Speaking at the World Economic Forum in Davos, Switzerland, Microsoft CEO Satya Nadella praised DeepSeek's efforts, calling the new model "super impressive" for its open-source design, efficient inference-time computing, and high compute efficiency. "We should take the developments out of China very, very seriously," he added.
Nadella's comments suggest that upstarts like DeepSeek could reshape the competitive landscape of AI. DeepSeek's announcement disrupts long-held assumptions in key ways: 1.) It undercuts the narrative that bigger budgets and access to top-tier chips are the only ways forward for AI development. 2.) By using less advanced hardware, DeepSeek opens the door for innovators who face high chip costs or export restrictions, reaffirming they can still compete. 3.) The model's success questions the growth narrative of chipmakers like Nvidia—whose soaring valuations depend on the demand for cutting-edge, high-performance hardware.
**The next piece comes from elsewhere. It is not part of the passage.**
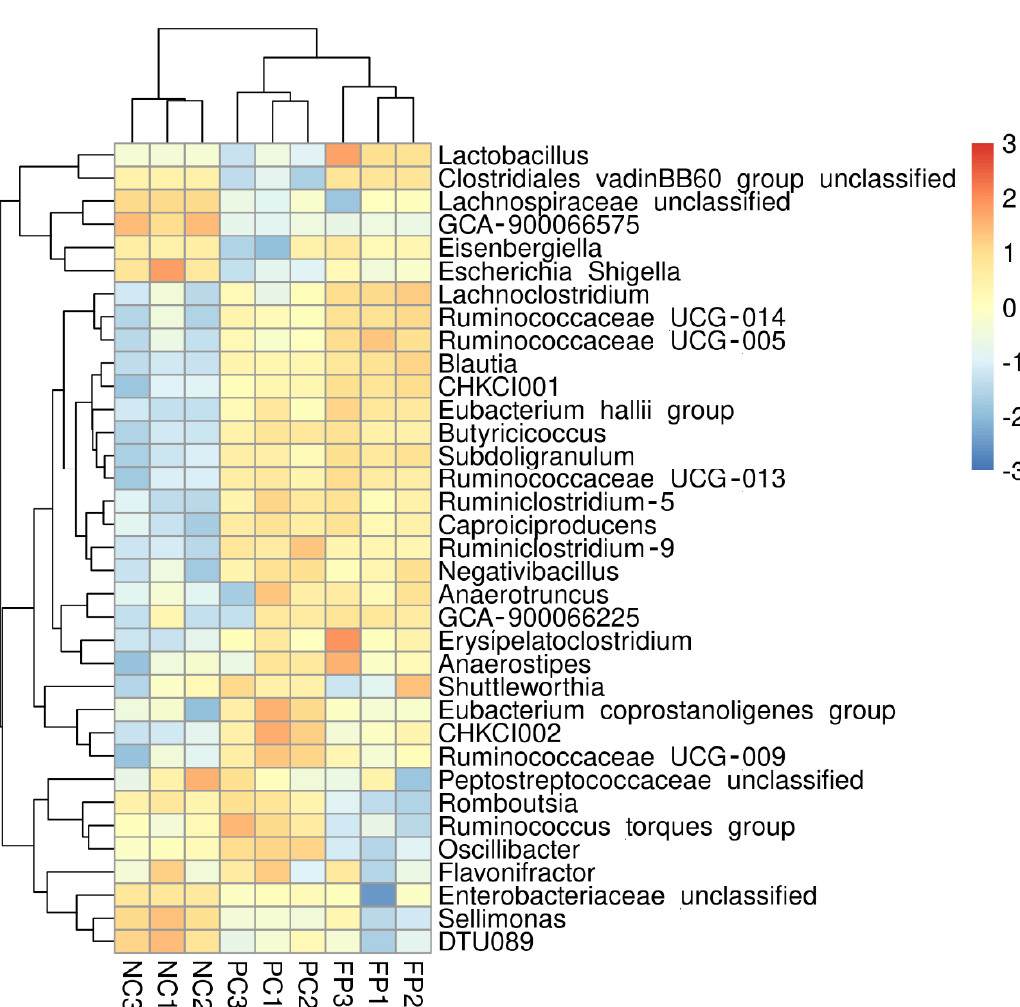
Figure 2. Taxonomic composition analysis of cecal digesta. A heatmap showing the dominant 35 genera ( y -axis) across different treatment groups ( x -axis, basal diet without treatment (NC), basal diet plus coccidial challenge (PC), and basal diet plus the coccidial challenge and 1 g/kg of B. licheniformis -fermented products (FP), n = 3).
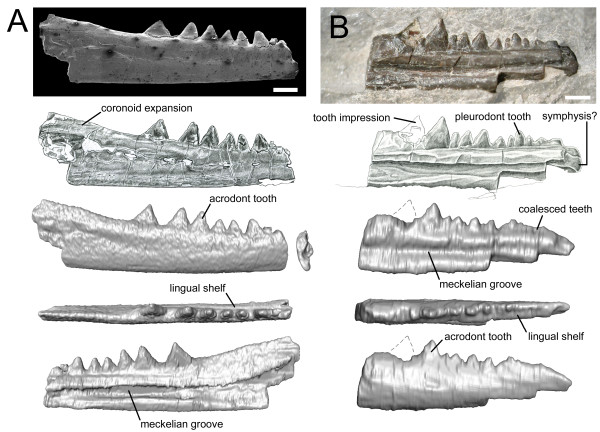
Partial rhynchocephalian dentaries from the Vellberg locality of Germany. A. Dentary SMS 91060. From top to bottom: SEM of labial aspect, drawing of labial aspect, CT model in labial, dorsal and lingual view. B. Dentary SMS 91061. From top to bottom: photo of lingual aspect, drawing of lingual aspect, CT model in lingual, dorsal and labial view. Scale bars equal 1 mm.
Overall, DeepSeek's model demonstrates that AI innovation is no longer a race fueled solely by how much you spend, but rather by how resourceful you can be with what you have.
The stock market overreacts to news, and big price drops can present good opportunities to buy high-quality stocks. Is now the time to buy Nvidia? Access our full analysis report here, it’s free.
What The Market Is Telling Us
Nvidia’s shares are very volatile and have had 24 moves greater than 5% over the last year. But moves this big are rare even for Nvidia and indicate this news significantly impacted the market’s perception of the business.
The biggest move we wrote about over the last year was 11 months ago when the stock gained 15.5% on the news that the company reported fourth-quarter results with a meaningful revenue beat, strong gross margin improvement, and EPS outperformance vs. Wall Street's estimates. Notably, revenue grew 265% year-on-year and 22% sequentially. The strong top line performance was mostly driven by the data center segment, which was up 409% year-over-year and 27% sequentially as demand for Nvidia processors optimized for generative AI, LLMs (large language models), and other AI workloads continued to accelerate. Notably, the company estimated that roughly 40% of Data Center revenue was driven by AI-related applications. Guidance for the next quarter was also good, with revenue, gross margin, and implied operating profit coming in ahead of expectations. The company noted that growth in the data center and professional visualization segments is expected to more than offset the anticipated seasonal decline in gaming. Zooming out, we think this was a great quarter that shareholders will appreciate.
Nvidia is down 8.2% since the beginning of the year, and at $126.98 per share, it is trading 15% below its 52-week high of $149.43 from January 2025. Investors who bought $1,000 worth of Nvidia’s shares 5 years ago would now be looking at an investment worth $21,145.